## O que se pede
- a) No texto sobre as aves do Brasil, quantas espécies de aves o país abriga segundo a última lista do CBRO?
- b) Reescreva o texto sobre as aves do Brasil de "O Brasil abriga" até "unidades evolutivas distintas.", inclusive, trocando "Curitiba" por "Campinas".
- c) Continue o texto sobre as aves do Brasil a partir da última frase apresentada.

A Situação das Aves do Brasil

 
Alguns dos principais ornitólogos do país explicam a situção atual da nossa rica avifauna. Foto: siriema (Cariama cristata)


Um grupo de dinossauros carnívoros, bípedes e ágeis aparentado do famoso velociraptor deu origem a animais que estão entre nós até hoje. Toda vez que vir um pombo na rua, um frango em seu prato ou qualquer outra ave, você pode dizer que está diante de um descendente dos dinossauros. As aves são o único grupo de vertebrados naturalmente presentes em todos os continentes, tendo evoluído para ocupar praticamente todos os ecossistemas terrestres, das montanhas mais altas aos oceanos ─ onde pinguins podem procurar seu alimento a mais de 100 m de profundidade.
 O levantamento mais recente certifica a existência de 10.440 espécies de aves no mundo, o que exclui várias dezenas extintas desde 1600, após o início da expansão marítima europeia, e possivelmente outros milhares extintos por povos como os polinésios e ameríndios ao colonizarem ilhas no oceano Pacífico e no Caribe. É possível que apenas os polinésios tenham eliminado cerca de 2 mil espécies nos últimos dois milênios.
 O Brasil abriga ─ segundo a última lista do Comitê Brasileiro de Registros Ornitológicos (CBRO) 1.833 espécies de aves. Esse total certamente aumentará já que novas espécies de aves continuam a ser descobertas com regularidade (mesmo no entorno de capitais como São Paulo e Curitiba) e análises moleculares, morfológicas e bioacústicas demonstram que algumas “espécies” na realidade podem ser subdivididas em unidades evolutivas distintas.
Humanos de diferentes culturas sempre apreciaram aves de uma maneira não meramente utilitária, mas sim por que poder ver e ouvir esses belos animais é algo prazeroso. Milhões de aves cativas, tanto silvestres como raças criadas especialmente pelo seu canto ou cores, além de espécies inteiras levadas à extinção (como a famosa ararinha-azul Cyanopsitta spixii), são testemunho de nossa atração pelas aves e da estranha característica humana de encarcerar e mutilar o que ama.
 Mudanças culturais e a tecnologia têm permitido mudar essa relação. O passatempo da observação de aves dos cavalheiros europeus é uma das raízes da ornitologia moderna e continua com forte vertente científica, já que leva ao aprendizado de disciplinas como ecologia e sistemática. De fato, a fronteira entre o que é hobby e o que é ciência muitas vezes é incerta e é frequente que observadores de aves participem de pesquisas científicas e não são poucas as espécies que foram descobertas (ou redescobertas) durante excursões de bird-watching ou que localidades até então inexploradas foram primeiro visitadas por birders-cientistas.

## Conjunto de dados
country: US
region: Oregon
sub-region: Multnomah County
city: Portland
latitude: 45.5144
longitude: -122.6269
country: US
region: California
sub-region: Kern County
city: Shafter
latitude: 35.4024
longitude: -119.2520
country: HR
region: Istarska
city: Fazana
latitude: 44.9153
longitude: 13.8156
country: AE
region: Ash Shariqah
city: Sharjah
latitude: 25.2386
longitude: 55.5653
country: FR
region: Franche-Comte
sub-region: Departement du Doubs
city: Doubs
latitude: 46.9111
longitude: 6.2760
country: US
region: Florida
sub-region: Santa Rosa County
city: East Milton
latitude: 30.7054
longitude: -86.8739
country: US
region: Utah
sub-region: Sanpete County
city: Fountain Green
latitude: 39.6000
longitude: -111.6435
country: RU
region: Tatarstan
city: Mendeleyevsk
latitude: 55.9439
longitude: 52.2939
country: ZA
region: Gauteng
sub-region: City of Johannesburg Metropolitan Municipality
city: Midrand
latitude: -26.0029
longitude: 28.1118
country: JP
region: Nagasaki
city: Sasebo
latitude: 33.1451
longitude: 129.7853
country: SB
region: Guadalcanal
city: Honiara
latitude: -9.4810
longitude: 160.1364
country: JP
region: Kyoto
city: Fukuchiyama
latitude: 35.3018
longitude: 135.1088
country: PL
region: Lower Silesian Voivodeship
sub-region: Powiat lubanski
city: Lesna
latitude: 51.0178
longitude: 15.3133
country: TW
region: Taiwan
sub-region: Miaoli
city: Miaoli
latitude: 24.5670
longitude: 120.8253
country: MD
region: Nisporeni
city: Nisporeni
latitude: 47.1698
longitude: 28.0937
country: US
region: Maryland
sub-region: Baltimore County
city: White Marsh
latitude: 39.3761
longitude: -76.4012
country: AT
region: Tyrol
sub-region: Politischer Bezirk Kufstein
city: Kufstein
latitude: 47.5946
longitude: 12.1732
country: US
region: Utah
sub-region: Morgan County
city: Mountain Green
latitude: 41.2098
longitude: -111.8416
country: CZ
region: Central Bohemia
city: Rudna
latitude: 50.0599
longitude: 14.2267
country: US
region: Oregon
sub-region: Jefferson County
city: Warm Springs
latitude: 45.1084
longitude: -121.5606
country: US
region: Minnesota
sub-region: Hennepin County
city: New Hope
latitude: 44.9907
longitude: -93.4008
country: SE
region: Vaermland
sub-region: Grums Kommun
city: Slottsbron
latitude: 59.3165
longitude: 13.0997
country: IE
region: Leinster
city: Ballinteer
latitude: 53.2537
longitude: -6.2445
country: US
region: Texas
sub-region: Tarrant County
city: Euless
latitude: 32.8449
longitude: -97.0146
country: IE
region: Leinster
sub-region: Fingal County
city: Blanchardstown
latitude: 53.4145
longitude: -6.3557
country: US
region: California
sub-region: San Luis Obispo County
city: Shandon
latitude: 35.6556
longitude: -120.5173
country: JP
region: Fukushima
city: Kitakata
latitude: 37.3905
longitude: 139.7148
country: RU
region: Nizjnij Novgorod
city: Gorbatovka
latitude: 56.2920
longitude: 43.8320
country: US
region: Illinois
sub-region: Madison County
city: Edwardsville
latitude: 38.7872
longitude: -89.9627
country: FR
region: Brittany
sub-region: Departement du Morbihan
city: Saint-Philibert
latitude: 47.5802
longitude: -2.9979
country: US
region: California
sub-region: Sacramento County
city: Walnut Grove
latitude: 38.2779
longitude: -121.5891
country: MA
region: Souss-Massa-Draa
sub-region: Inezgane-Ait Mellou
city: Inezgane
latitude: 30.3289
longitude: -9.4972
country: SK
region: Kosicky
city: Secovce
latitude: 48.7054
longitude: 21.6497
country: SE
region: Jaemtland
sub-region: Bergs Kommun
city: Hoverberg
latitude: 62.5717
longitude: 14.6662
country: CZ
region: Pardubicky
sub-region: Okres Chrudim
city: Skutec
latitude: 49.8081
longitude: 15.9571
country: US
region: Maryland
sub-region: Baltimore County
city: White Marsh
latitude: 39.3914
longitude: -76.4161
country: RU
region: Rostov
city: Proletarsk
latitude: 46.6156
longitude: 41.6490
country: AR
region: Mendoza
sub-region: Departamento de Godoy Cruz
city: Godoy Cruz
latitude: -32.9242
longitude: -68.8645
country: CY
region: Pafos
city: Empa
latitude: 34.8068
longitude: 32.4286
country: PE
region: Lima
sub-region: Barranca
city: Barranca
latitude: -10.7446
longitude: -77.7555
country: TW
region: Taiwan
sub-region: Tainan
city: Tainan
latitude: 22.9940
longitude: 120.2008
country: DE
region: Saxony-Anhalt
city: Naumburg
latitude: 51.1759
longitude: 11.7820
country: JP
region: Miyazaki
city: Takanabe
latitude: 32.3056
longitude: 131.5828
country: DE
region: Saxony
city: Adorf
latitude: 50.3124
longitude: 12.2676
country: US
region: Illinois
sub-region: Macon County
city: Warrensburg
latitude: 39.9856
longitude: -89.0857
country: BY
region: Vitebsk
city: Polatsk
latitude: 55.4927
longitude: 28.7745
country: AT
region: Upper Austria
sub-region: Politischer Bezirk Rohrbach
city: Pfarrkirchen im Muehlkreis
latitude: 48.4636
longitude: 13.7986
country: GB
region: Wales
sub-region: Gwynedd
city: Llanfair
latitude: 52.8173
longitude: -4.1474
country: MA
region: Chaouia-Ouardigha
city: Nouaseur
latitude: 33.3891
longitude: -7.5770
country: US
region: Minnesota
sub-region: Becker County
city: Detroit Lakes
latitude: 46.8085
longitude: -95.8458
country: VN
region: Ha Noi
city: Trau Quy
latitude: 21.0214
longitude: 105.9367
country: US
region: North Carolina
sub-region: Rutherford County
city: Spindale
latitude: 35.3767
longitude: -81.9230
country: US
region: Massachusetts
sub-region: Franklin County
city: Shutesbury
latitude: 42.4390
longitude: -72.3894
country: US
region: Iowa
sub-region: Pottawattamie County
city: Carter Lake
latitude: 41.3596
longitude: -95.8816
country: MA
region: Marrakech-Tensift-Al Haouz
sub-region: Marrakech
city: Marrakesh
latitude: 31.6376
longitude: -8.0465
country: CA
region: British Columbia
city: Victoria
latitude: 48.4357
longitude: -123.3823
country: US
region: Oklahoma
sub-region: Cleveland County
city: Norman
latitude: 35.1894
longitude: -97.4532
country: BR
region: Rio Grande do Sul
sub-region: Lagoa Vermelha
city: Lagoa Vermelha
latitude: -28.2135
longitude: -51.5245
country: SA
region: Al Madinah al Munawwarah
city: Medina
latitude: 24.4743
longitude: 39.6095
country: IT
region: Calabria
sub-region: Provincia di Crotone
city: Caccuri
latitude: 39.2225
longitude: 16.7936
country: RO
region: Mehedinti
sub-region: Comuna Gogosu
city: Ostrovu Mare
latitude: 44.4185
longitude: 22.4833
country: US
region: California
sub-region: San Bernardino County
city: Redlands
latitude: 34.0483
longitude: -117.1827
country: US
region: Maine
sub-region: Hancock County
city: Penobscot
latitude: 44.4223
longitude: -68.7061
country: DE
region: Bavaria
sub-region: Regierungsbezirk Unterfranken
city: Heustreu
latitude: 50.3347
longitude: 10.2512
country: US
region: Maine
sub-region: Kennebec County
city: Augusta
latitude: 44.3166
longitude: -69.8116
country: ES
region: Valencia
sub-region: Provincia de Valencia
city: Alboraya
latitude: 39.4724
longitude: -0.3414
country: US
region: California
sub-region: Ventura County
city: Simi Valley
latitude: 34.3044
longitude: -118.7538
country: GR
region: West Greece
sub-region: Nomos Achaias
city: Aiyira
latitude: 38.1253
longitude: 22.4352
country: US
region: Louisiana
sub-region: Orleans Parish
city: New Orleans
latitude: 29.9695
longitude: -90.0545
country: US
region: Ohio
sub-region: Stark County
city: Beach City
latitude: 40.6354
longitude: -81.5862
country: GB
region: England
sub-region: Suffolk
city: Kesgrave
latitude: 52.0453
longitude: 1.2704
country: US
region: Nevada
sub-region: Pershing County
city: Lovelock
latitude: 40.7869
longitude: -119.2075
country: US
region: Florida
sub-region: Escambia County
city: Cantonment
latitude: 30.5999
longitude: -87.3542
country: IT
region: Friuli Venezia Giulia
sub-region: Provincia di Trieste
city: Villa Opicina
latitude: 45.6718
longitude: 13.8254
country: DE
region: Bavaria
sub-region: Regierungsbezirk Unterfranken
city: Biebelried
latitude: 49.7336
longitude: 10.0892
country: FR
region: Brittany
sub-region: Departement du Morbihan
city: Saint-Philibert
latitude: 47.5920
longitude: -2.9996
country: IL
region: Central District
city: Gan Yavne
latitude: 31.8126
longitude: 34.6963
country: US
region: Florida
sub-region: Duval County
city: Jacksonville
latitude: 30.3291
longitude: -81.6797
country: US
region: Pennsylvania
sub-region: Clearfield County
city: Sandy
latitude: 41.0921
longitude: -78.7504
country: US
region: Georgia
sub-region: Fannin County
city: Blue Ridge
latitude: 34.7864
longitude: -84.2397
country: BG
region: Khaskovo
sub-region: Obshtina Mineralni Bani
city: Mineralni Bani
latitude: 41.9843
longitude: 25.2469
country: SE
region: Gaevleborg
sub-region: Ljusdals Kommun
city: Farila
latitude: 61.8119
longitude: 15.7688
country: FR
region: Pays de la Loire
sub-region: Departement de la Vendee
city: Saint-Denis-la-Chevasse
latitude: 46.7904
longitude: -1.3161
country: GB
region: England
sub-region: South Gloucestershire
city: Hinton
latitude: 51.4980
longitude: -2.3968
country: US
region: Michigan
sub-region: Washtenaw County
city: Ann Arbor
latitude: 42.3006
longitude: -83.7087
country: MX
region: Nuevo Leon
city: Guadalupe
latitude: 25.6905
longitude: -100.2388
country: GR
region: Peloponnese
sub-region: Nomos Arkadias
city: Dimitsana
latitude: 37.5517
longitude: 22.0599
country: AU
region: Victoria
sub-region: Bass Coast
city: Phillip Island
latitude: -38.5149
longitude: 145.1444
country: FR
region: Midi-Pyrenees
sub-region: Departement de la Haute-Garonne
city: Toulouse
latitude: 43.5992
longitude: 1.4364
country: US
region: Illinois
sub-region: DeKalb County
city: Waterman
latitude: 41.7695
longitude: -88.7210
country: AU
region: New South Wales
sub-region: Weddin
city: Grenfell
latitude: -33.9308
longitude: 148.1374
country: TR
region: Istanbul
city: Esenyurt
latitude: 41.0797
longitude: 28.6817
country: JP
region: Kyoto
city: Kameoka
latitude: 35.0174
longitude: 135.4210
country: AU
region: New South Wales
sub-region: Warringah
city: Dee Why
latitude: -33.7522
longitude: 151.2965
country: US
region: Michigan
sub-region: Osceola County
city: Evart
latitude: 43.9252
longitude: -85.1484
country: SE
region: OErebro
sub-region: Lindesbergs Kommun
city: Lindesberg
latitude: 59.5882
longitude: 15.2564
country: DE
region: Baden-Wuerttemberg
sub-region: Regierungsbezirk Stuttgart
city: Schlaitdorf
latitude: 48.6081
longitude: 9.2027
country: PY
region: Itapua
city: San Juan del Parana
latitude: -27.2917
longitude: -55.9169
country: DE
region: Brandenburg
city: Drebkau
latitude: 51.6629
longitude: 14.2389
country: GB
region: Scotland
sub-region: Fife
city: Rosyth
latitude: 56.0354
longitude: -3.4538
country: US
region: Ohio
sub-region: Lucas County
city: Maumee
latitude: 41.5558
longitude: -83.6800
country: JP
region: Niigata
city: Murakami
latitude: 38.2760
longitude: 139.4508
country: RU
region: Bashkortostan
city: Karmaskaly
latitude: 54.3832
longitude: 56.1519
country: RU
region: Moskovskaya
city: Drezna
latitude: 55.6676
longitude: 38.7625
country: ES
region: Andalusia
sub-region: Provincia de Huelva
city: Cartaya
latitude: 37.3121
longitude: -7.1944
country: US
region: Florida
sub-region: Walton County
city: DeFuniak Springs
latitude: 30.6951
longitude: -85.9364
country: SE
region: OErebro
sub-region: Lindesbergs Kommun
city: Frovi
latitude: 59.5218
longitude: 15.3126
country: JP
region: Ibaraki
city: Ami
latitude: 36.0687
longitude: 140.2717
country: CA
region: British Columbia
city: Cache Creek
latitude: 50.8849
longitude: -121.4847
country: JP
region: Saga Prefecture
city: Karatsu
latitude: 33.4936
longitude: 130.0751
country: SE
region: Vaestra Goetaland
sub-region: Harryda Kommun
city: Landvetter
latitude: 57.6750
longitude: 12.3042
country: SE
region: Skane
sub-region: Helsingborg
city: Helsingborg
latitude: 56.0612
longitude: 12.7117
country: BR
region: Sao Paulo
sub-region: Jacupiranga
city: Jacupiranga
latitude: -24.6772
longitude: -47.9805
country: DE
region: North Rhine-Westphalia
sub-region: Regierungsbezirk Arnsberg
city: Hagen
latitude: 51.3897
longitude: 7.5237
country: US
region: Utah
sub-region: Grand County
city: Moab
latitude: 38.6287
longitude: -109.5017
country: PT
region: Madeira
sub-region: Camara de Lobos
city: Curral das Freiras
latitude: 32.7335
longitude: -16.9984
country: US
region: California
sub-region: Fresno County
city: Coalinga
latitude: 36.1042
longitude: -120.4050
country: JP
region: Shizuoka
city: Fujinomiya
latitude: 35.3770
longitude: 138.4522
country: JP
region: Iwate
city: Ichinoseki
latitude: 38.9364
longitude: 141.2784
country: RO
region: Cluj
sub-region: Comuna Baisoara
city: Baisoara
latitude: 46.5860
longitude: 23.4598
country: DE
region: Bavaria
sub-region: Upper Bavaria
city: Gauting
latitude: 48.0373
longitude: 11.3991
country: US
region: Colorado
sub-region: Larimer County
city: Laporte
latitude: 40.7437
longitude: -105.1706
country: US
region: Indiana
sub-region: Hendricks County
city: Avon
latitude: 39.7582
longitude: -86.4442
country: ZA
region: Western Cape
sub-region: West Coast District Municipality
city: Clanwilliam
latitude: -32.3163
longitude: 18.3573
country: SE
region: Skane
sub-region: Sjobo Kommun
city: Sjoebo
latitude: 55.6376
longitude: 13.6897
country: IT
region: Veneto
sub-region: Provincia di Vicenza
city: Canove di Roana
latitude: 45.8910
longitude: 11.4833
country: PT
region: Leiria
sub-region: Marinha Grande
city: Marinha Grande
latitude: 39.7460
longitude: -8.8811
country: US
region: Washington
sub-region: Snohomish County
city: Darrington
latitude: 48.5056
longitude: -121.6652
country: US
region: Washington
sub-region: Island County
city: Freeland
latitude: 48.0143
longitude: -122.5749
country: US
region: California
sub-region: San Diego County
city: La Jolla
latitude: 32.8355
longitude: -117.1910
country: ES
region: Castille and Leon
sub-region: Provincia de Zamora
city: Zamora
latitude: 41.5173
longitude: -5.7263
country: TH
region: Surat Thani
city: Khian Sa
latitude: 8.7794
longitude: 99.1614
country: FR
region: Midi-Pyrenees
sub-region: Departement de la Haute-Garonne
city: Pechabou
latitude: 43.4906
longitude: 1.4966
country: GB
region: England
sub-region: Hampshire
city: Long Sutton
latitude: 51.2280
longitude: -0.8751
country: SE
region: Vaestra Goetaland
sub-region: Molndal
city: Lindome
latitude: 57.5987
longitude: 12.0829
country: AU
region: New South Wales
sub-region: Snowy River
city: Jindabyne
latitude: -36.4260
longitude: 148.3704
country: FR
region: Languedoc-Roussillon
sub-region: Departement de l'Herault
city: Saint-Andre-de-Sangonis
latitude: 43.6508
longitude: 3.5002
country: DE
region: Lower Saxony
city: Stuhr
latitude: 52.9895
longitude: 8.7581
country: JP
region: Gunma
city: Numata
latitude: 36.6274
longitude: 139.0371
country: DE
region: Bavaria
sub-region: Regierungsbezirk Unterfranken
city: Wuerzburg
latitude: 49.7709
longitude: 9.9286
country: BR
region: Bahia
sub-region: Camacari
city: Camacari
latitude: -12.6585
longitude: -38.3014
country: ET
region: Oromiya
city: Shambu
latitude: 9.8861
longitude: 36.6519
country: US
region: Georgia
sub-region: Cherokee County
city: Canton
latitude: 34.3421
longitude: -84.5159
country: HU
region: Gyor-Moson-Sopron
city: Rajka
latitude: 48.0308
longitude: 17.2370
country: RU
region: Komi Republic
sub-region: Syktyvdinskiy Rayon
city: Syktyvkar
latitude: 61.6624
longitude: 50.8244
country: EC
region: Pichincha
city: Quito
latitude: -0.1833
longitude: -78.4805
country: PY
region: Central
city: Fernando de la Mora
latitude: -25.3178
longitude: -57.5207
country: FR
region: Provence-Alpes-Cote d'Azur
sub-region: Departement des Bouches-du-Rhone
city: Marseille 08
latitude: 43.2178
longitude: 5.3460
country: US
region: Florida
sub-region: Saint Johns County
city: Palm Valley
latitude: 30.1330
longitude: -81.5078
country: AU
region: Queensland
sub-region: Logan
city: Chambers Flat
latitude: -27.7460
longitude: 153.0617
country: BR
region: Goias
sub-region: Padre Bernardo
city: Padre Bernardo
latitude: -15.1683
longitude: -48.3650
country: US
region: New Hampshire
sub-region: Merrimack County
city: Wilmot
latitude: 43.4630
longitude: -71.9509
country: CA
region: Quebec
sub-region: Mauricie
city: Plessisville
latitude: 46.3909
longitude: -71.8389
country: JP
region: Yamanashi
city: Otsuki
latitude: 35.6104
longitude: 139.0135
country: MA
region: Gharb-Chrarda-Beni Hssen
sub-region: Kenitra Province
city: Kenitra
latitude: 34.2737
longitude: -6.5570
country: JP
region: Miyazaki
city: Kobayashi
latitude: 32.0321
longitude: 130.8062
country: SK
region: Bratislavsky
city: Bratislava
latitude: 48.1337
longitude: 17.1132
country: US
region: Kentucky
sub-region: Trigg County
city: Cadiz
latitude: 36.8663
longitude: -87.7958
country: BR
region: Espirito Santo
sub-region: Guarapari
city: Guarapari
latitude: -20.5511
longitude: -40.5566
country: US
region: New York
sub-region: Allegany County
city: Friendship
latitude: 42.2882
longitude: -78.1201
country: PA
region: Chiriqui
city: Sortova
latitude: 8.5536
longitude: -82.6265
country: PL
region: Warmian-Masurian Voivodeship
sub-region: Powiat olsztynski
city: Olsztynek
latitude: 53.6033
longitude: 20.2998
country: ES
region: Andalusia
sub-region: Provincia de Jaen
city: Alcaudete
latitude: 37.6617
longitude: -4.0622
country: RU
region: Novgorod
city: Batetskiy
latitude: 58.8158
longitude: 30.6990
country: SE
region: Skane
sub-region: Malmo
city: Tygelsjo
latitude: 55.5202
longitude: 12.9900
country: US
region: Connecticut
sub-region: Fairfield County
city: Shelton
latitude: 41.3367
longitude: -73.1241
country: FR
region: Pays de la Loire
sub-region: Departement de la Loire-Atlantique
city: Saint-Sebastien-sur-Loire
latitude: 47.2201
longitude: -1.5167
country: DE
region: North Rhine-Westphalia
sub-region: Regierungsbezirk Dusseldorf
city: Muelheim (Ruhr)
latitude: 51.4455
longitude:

## Respostas por tarefa
- a) 1.833 espécies.

- b)
O Brasil abriga ─ segundo a última lista do Comitê Brasileiro de Registros Ornitológicos (CBRO) 1.833 espécies de aves. Esse total certamente aumentará já que novas espécies de aves continuam a ser descobertas com regularidade (mesmo no entorno de capitais como São Paulo e Campinas) e análises moleculares, morfológicas e bioacústicas demonstram que algumas “espécies” na realidade podem ser subdivididas em unidades evolutivas distintas.

- c)
 O voluntariado de observadores alimenta programas de monitoramento que têm sido usados inclusive para documentar consequências das mudanças climáticas. Exemplos são a Christmas Bird Count realizada à 111 anos nos Estados Unidos, a Big Garden Birdwatch britânica (que inclui muitas escolas com comedouros de aves em seus jardins – uma idéia para brasileiros) e o Censo Neotropical de Aves Aquáticas sul-americano, conduzido no Brasil.
A tecnologia tem uma grande influência no bird-watching. A atividade se popularizou nos países anglo-saxões no século XX graças a avanços tecnológicos que resultaram em binóculos e transporte mais baratos. Observar aves implica comumente em registrar suas vozes tanto para identificá-las como para atraí-las ( play-back) e as tecnologias de gravação, tratamento e produção de sons, evoluindo de pesados gravadores de rolo com microfones parabólicos nos anos 1980 para gravadores digitais com microfones direcionais super sensíveis, players capazes de estocar bibliotecas sonoras inteiras e mini amplificadores de grande potência no século XXI.
 No Brasil, onde o acesso a equipamentos e literatura sempre foi dificultado, tivemos que esperar pela revolução digital e a disponibilização de câmeras digitais e formas rápidas e baratas de compartilhar imagens e informações. A rápida expansão do bird-watching no Brasil é um fenômeno tecnológico que acontece na mesma medida em que mais pessoas têm mais acesso a equipamentos fotográficos digitais de boa qualidade, softwares para tratamento de suas imagens e redes sociais e websites para compartilhamento de informações, fotos e sons.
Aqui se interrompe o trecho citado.